Until now, viruses have been difficult to classify, said Gustavo Caetano-Anolles, professor at the University of Illinois, who led the new analysis.
Part of the confusion stems from the abundance and diversity of viruses. Less than 4,900 viruses have been identified and sequenced so far, even though scientists estimate there are more than a million viral species.
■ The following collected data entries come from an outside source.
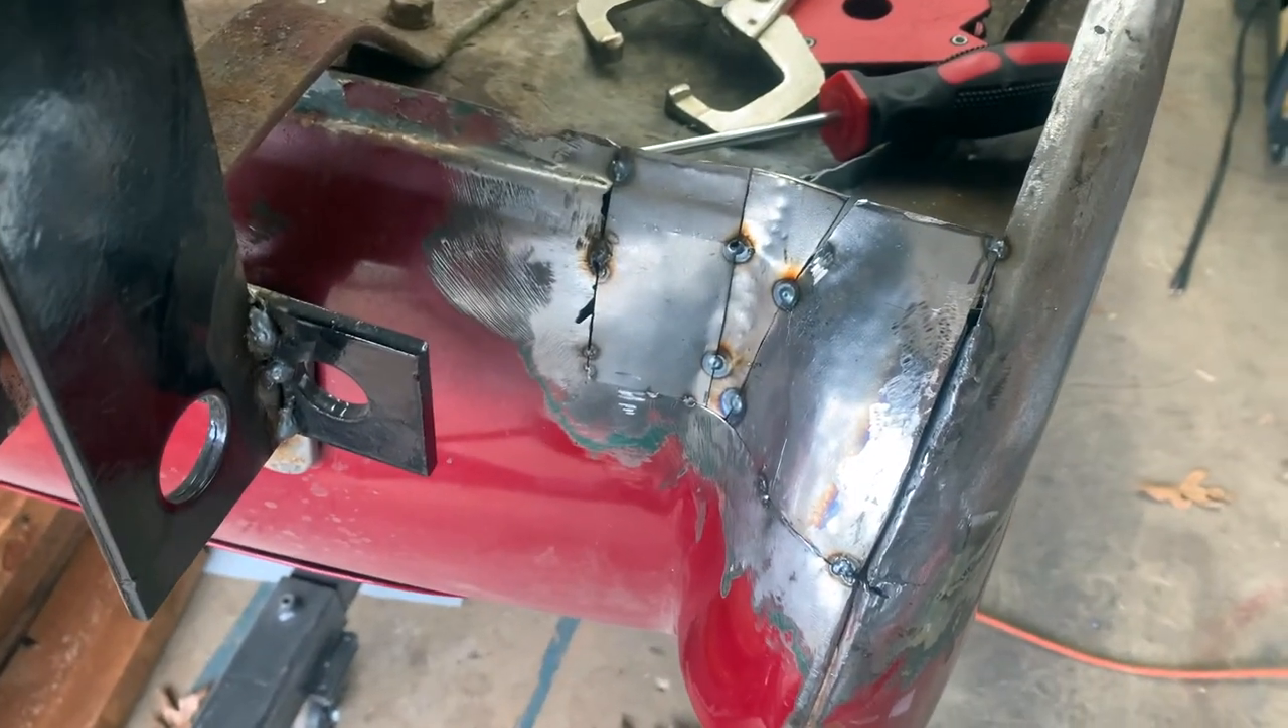So I went ahead and installed this, uh, rear quarter piece that I had built and I started to go clean up the welds and everything.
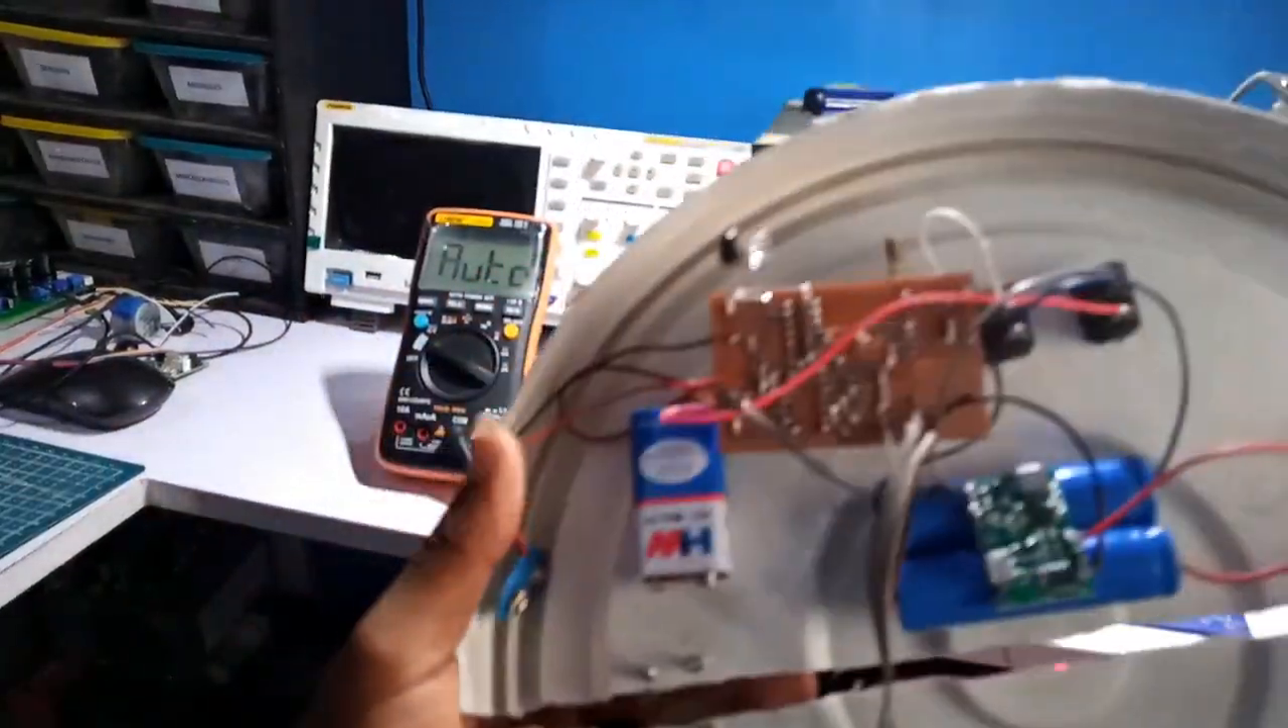Setting up all the rest of the components onto the lid, the project is now ready for test.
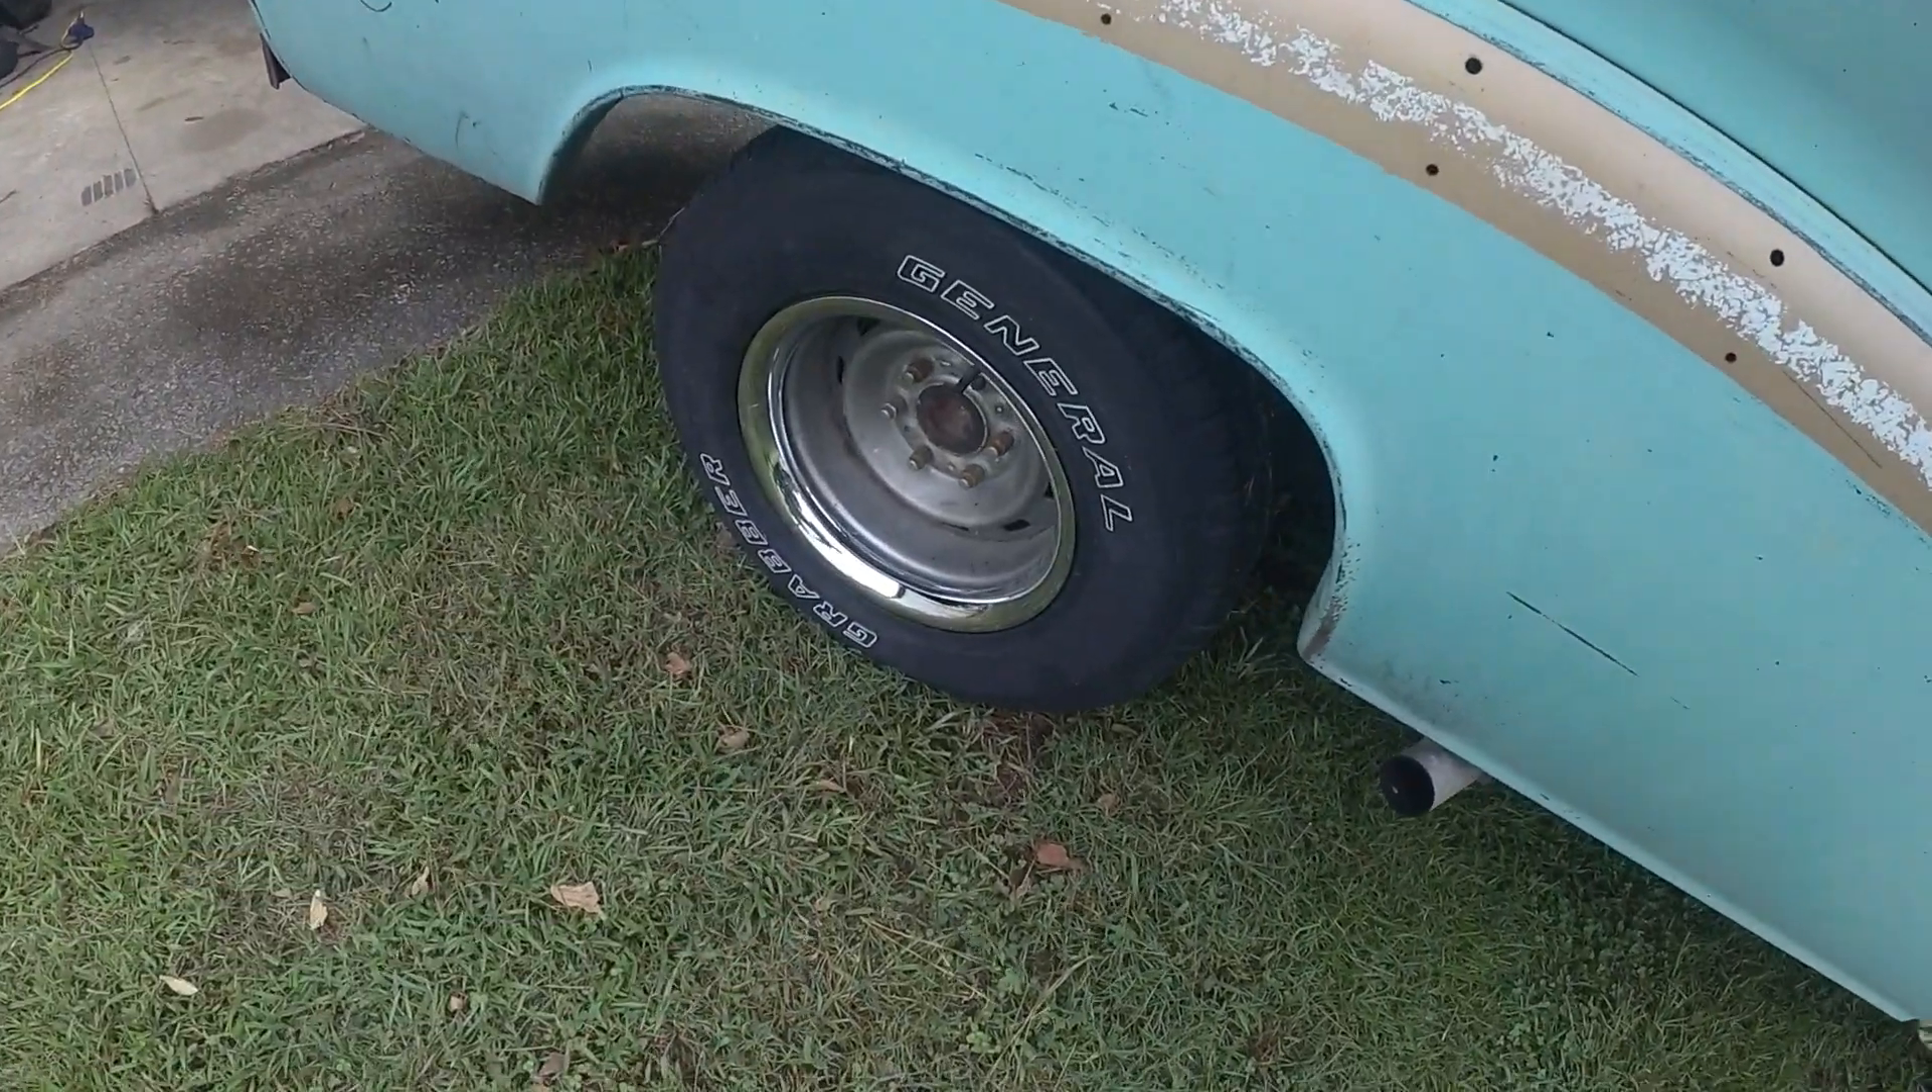I've got the wheels on and tires. Looking good. All I need is the rear center caps, but not a big emergency.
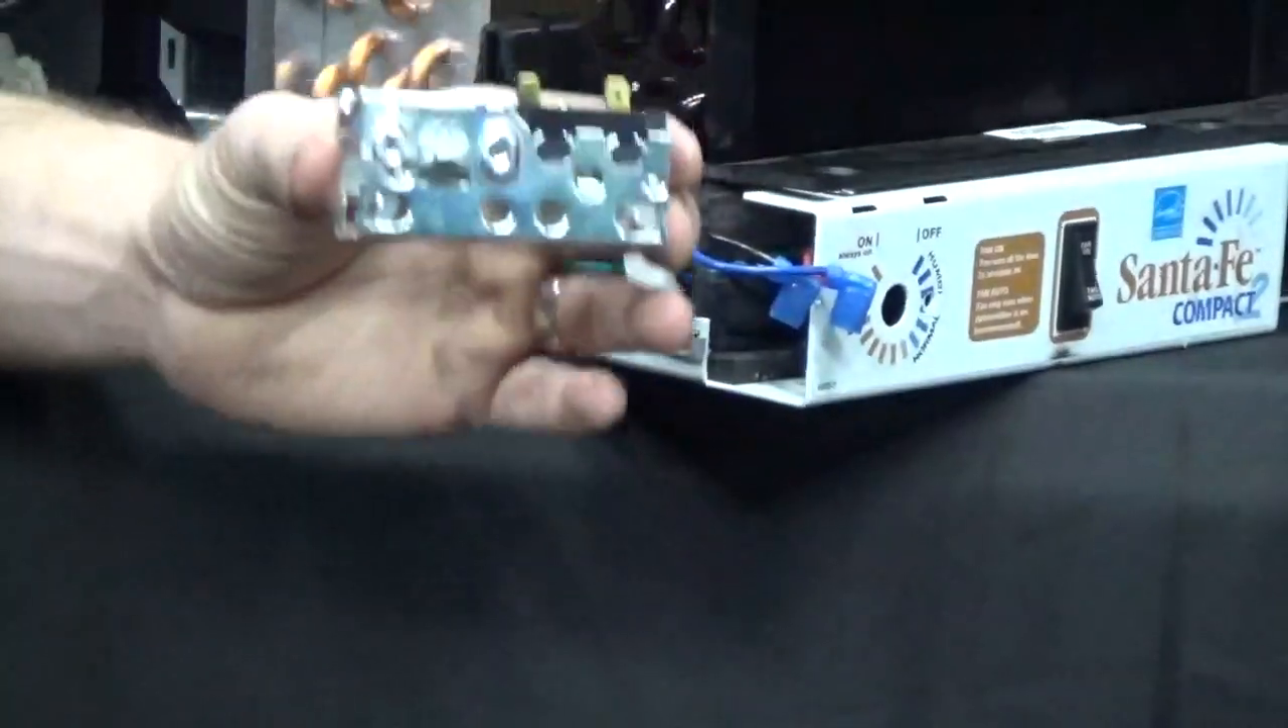And there we have the humidity control removed.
The new study focused on the vast repertoire of protein structures, called "folds," that are the structural building blocks of proteins, giving them their complex, three-dimensional shapes.
The researchers analysed all of the known folds in 5,080 organisms representing every branch of the tree of life, including 3,460 viruses.
Also Read
Using advanced bioinformatics methods, they identified 442 protein folds that are shared between cells and viruses, and 66 that are unique to viruses.
"This tells you that you can build a tree of life, because you've found a multitude of features in viruses that have all the properties that cells have," Caetano-Anolles said.
In fact, the analysis showed genetic sequences in viruses that are unlike anything seen in cells, Caetano-Anolles said.
This contradicts one hypothesis that viruses captured all of their genetic material from cells. This and other findings also support the idea that viruses are "creators of novelty," he said.
Using the protein-fold data available in online databases, the researchers used computational methods to build trees of life that included viruses.
The data suggest "that viruses originated from multiple ancient cells, and co-existed with the ancestors of modern cells," the researchers said.
Some scientists have argued that viruses are nonliving entities, bits of DNA and RNA shed by cellular life.
But much evidence supports the idea that viruses are not that different from other living entities, Caetano-Anolles said.
The study was published in the journal Science Advances.